By any standards, Alma is a nightmare of a mother. A pathological narcissist who experiences frequent psychotic episodes, she has problems with boundaries, and her capacity for denial is limitless. (She refers to the uncle who raped her at age seven as her “first boyfriend.”) Since she sees her daughter, Margie, as nothing more than an extension of herself, she has abused her since infancy—and we’re not just talking about sexual abuse. The relationship between Margie and Alma is the subject of Ruth Leitman’s low-key but compelling documentary Alma, which is never exploitative, prurient, or judgmental. Unlike the mother and daughter in the Maysles brothers’ much lauded Grey Gardens, Alma and Margie never seem like sideshow attractions.
And, in fact, it was Margie, an Atlanta bartender and country singer, who approached Leitman with the idea of making a film about her mother. Leitman, whose first documentary, Wildwood, New Jersey, revealed the vulnerabilities and tender hearts beneath the heavy metal masquerade of a crew of adolescent girls, was intrigued by the stories Margie told about her crazy mother, who hears voices in the ceiling and spends her days douching with herbs so that her sexual organ “will smell sweet in God’s nostrils.” After leaving home, Margie tried to distance herself from Alma and from her passive-aggressive alcoholic father, but she talked to them on the phone every day.

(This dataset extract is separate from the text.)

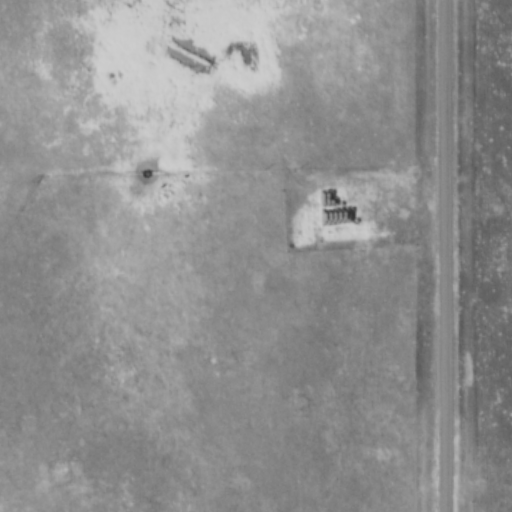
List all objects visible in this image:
road: (452, 256)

Leitman filmed Alma and Margie over a period of three years. Alma, who still saw herself as the Marilyn Monroe-styled beauty she was in her youth, welcomed the attention. Her husband, clearly less enchanted with the filmmaking process, is glimpsed only in the background. Margie says he used to beat her mother’s head in every Friday night, but age and alcohol seem to have worn him down.
The film threads first-person anecdotes, old home movies, and photographs through the drama of Alma’s deteriorating mental and physical health and Margie’s attempts to do the right thing without being suffocated by her mother’s needs. The camera’s presence draws Alma’s competitiveness with her daughter into the open, but it also allows Margie to get the truth of her own experience on the record. “You only remember what you want,” Margie says accusingly to Alma, who is lounging in the backseat of Margie’s car, swathed in a coat and turban that make her look like a cross between the Easter Bunny and a more corpulent version of Gloria Swanson in Sunset Boulevard. To which Alma, with impeccable logic, replies, “Of course.”
If the filmmaker identifies with Margie, Alma emerges less as a monster than the victim of childhood abuse, religious fundamentalism, sexual repression, misogyny, and whacked-out brain chemistry. And while participating in the film seems to have a therapeutic effect on Margie and Alma, this is in no way an Oprah-like confessional. As fragmented and unresolved as the experiences of mother and daughter, Alma bears witness to a situation for which there are no easy answers.
When Alma has to go to court because she pulled a gun on her neighbors, she carries a piece of frozen lamb with her, explaining that “the Bible says ‘to overcome by the blood of the Lamb the word of your testimony.’ ” Alma might find kindred souls among the soapbox preachers, spiritual seekers, and just plain mad folk who populate Richard Sandler’s The Gods of Times Square. Sandler videotaped the Times Square scene over a period of roughly five years (from Mark Wahlberg looking down upon the lesser-endowed mortals below from his Calvin Klein billboard to Rudy Giuliani policing the millennium celebration). A collage of caught-on-the-fly interviews, The Gods of Times Square is so casually put together it barely counts as a movie, but in these slickster days, that’s almost a relief.